▸ **EXTRACT PROVIDED**
On Friday, Jan. 25, four faculty members read original pieces of poetry at the Voodoo Brewery Lounge, as well as offering an open mic and concluding the evening with a faculty based band.

Professor Roberta Hatcher and Professor Graciela Maglia of the Modern and Classical Languages department, along with Professor Christopher Bakken, the English department chair, and Professor Kirk Nesset of the English department all coordinated the event and read their poetry.
Before the first reader, the event was introduced as a launching party for ProfessorMaglia’s recently released book, Entrόpicos/Entropics. It is in both Spanish and English, and details her experience living in Columbia for the last ten years.

Professor Hatcher began the event with several poems titled “French Lessons.” She addressed  differences in languages, and read some of her poetry in French.

Next Professor Maglia read her poetry with themes involving love and mythology, one being addressed to Odysseus. She also crossed linguistic borders by reading in Spanish and having her poetry translated by  Hillary Fenrich, ‘14.

Professor Bakken’s poetry had a large focus on a boat metaphor, and discussed violence, separation and defiance.

Professor Nesset concluded the faculty readings with a concentration on nature imagery. The poem he read was changed from prose to verse after being translated from Turkish.

Introducing the faculty members was Diehl Edwards, ‘14, who spoke comically as well as poetically.

All of the faculty members are published writers, with Professor Hatcher just recently publishing several of her poems the St. Petersburg Review. This journal is published annually and aims to gather support for global connections of poetry, fiction, nonfiction and drama.

Professor Bakken has multiple publications in poetry, essays and books, and has earned numerous awards for his work.

Professor Nesset also has many books, poems and stories published and is currently undertaking the task of writing three more books.

Before the event, none of them had ever heard the others’ work read, so no one knew what to expect.

Once the faculty members concluded their reading, they opened the mic to anyone in the audience who wanted to share. Ten students stepped up, including Kyle Donelly, ‘17, Manuella Muihemuka, ‘14, Colin Abel, ‘15, Mike Iverson, ‘15, Chris Sexauer, ‘15, Cale Davis, ‘14, Lucy Crozier, ‘15, Adam Zehren, ‘15, Walter Stover, ‘17, and Mimi O’Leary, ‘14. These students addressed everything from human perception, to progress, to the hardening of society, to love.

Walter Stover, ‘17, one of the open mic readers, practiced hard before his reading to master the Chinese translation of his chosen poem, Shu Dao Nan, or Quiet Night, by Li Bai. He read it in English after.

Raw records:
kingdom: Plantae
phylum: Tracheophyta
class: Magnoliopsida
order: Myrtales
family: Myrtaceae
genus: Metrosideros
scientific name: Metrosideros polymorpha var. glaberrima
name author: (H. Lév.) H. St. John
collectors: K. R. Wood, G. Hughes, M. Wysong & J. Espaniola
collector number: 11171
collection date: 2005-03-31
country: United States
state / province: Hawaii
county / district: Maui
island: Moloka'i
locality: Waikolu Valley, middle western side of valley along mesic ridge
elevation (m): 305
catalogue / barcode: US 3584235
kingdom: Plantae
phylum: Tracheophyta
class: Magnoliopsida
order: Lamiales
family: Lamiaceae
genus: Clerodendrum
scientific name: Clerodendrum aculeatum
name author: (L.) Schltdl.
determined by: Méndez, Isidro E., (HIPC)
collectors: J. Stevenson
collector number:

▸ **EXERCISES TO COMPLETE**
a: In the poetry reading article, who translated Professor Maglia's poetry when she read it in Spanish?
b: Please write out the poetry reading article from "Professor Hatcher began" to "translated from Turkish.".

▸ **EXPECTED ANSWERS**
a: Hillary Fenrich, '14.

b:
Professor Hatcher began the event with several poems titled “French Lessons.” She addressed  differences in languages, and read some of her poetry in French.

Next Professor Maglia read her poetry with themes involving love and mythology, one being addressed to Odysseus. She also crossed linguistic borders by reading in Spanish and having her poetry translated by  Hillary Fenrich, ‘14.

Professor Bakken’s poetry had a large focus on a boat metaphor, and discussed violence, separation and defiance.

Professor Nesset concluded the faculty readings with a concentration on nature imagery. The poem he read was changed from prose to verse after being translated from Turkish.